[Dataset entries]
········

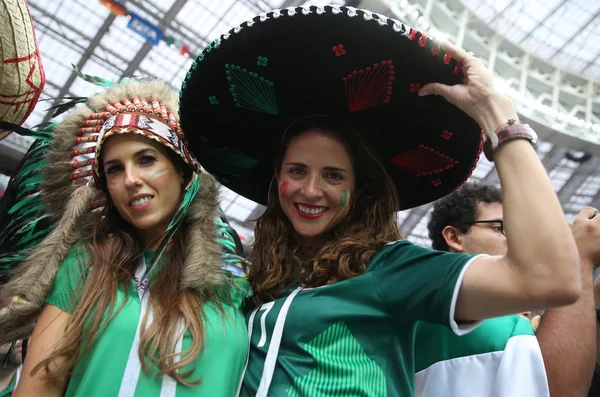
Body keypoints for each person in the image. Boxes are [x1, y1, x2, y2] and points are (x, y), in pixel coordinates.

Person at [178, 5, 581, 396]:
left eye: (333, 175)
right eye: (297, 170)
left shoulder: (391, 270)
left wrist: (498, 117)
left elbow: (549, 278)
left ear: (360, 192)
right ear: (277, 179)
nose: (311, 190)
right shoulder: (262, 281)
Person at [0, 79, 250, 397]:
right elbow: (40, 387)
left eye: (146, 159)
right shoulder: (85, 266)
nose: (130, 179)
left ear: (183, 170)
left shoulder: (235, 294)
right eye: (114, 169)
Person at [420, 183, 597, 397]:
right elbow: (555, 389)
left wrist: (593, 304)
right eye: (499, 228)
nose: (518, 240)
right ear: (455, 237)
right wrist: (579, 258)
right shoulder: (450, 315)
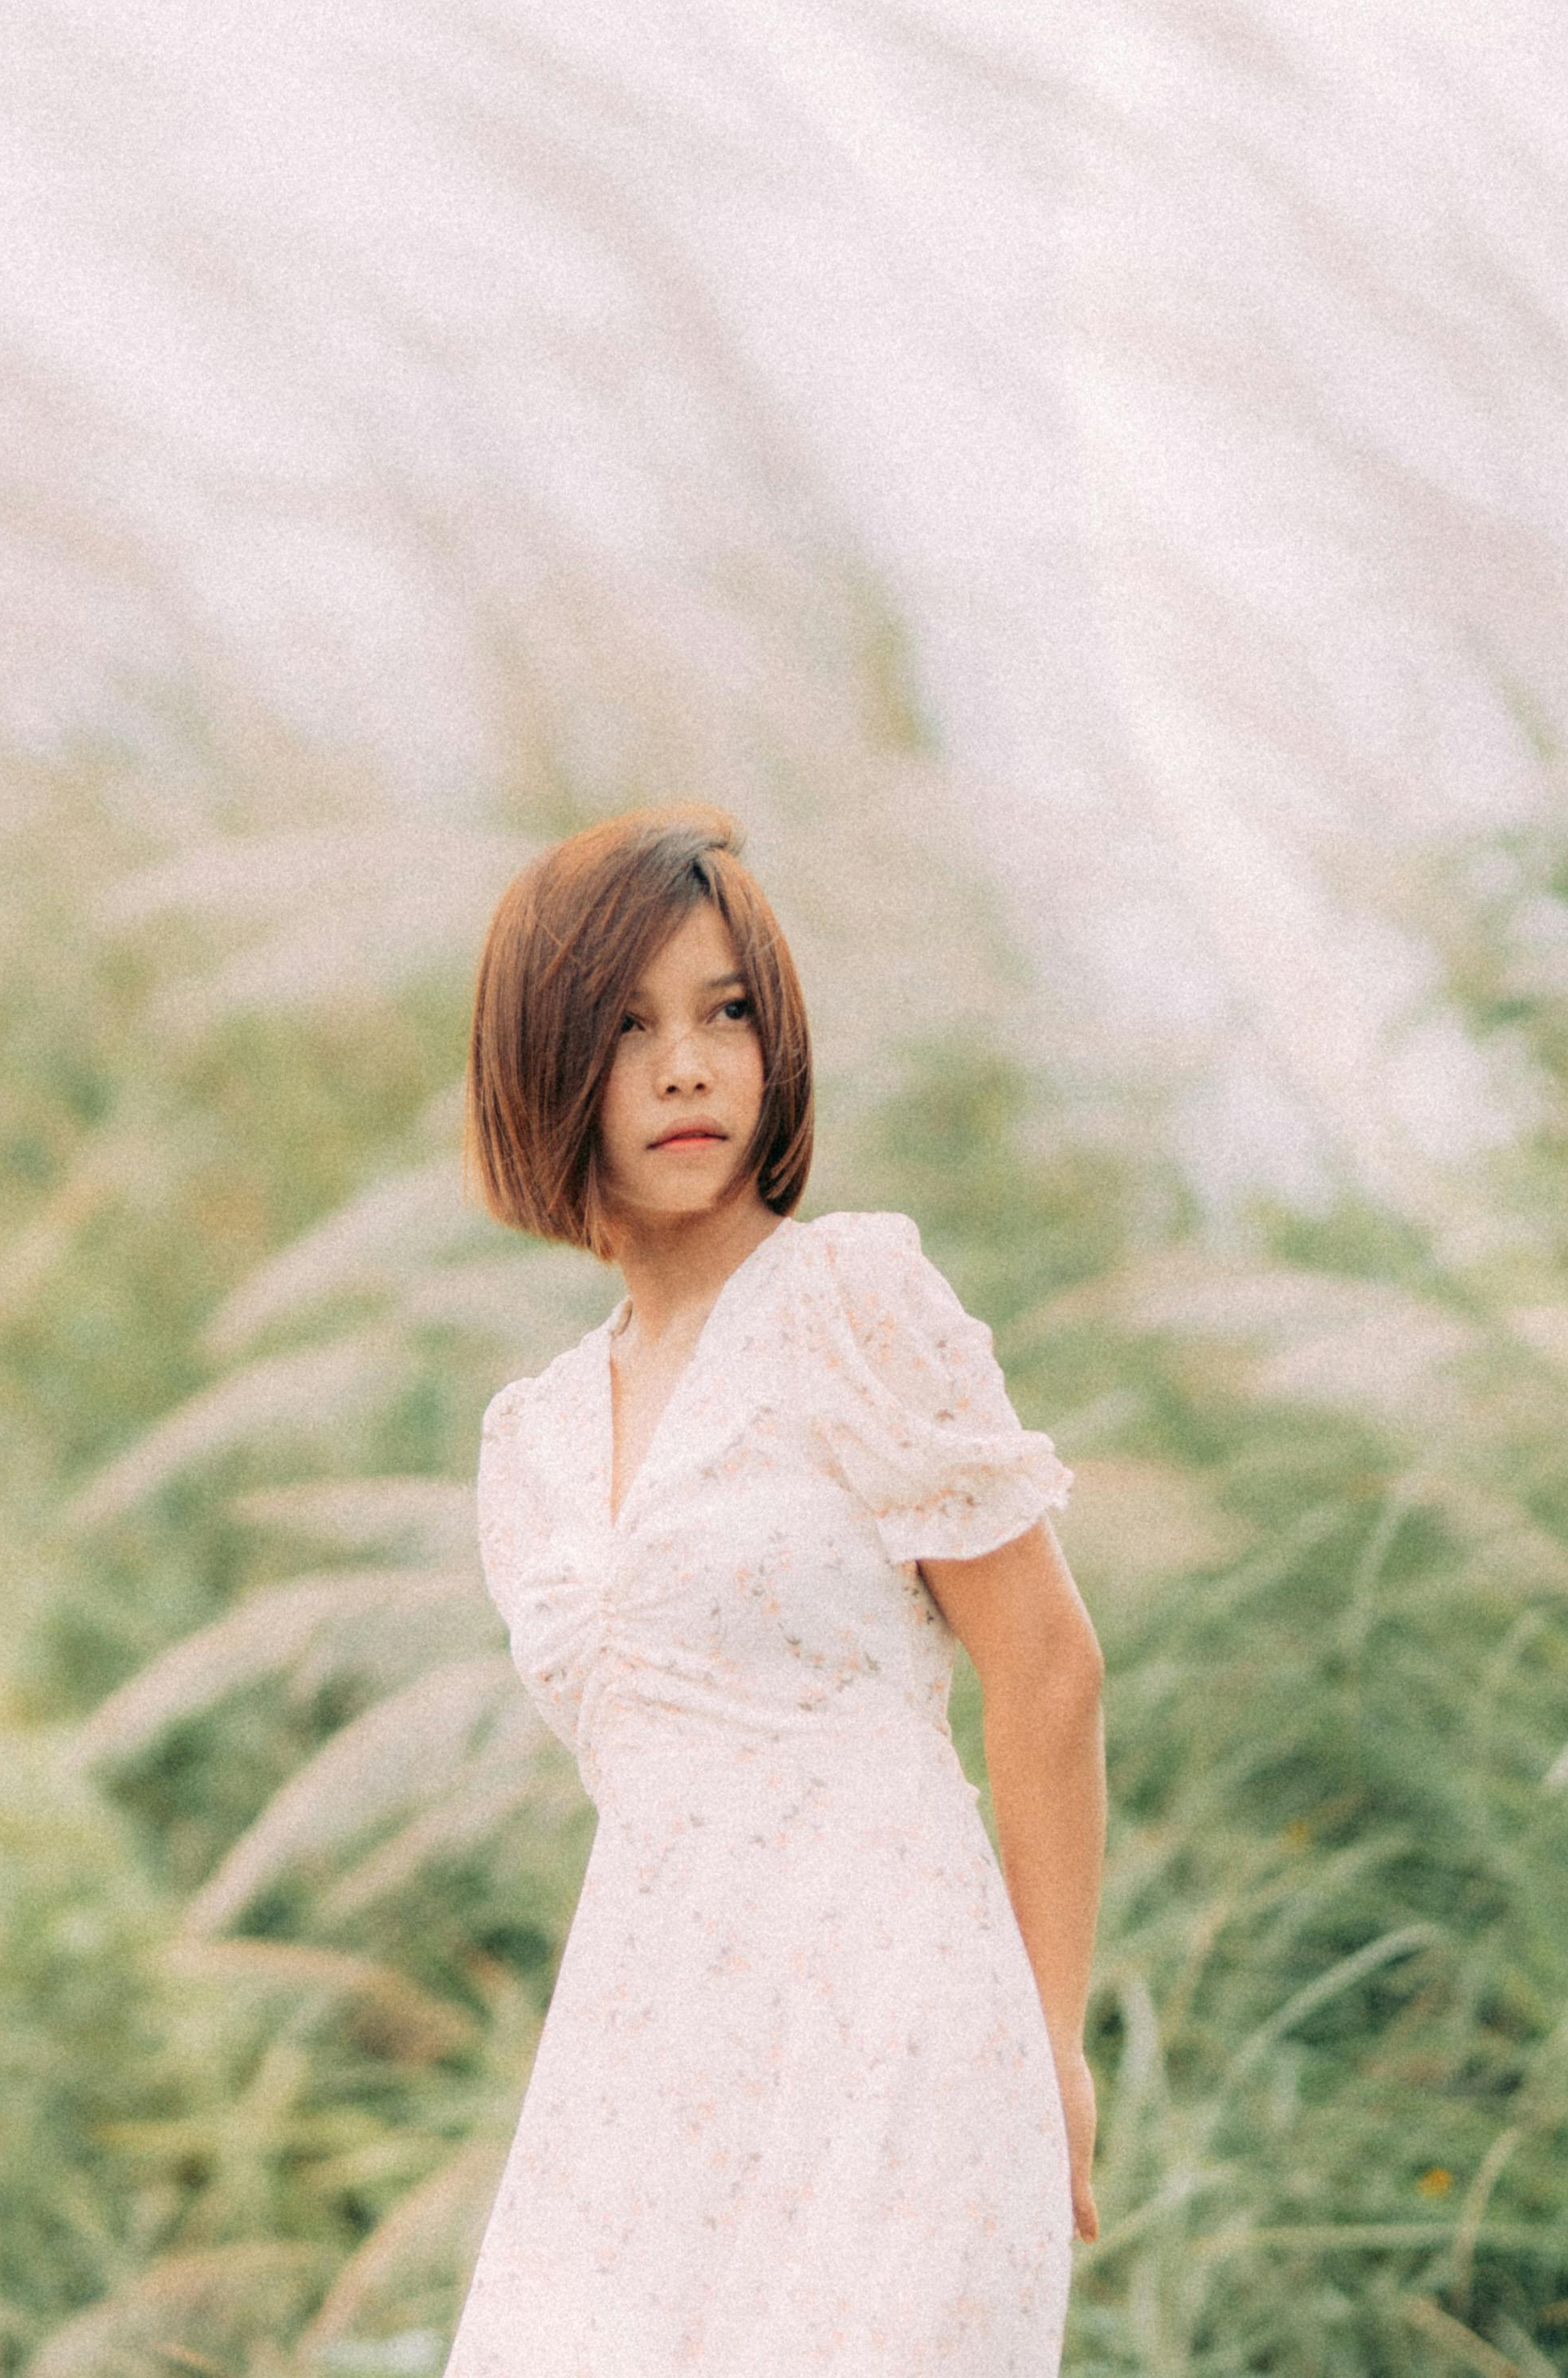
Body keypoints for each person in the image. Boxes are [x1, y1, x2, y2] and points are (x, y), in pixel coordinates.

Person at [442, 803, 1106, 2377]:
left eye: (727, 1010)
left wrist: (1047, 2039)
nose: (689, 1065)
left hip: (897, 2029)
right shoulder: (529, 1439)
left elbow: (1051, 1671)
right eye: (627, 1026)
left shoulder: (850, 1299)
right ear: (544, 1067)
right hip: (642, 2071)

········

=== PROBLEM DETAILS ===
Beginning with the line that holds "left hip: (897, 2029)", restate word for word every line down to the end of the data, and only those lines.

=== YOUR RESPONSE ===
left hip: (897, 2029)
right shoulder: (529, 1439)
left elbow: (1051, 1671)
right eye: (627, 1026)
left shoulder: (850, 1299)
right ear: (544, 1067)
right hip: (642, 2071)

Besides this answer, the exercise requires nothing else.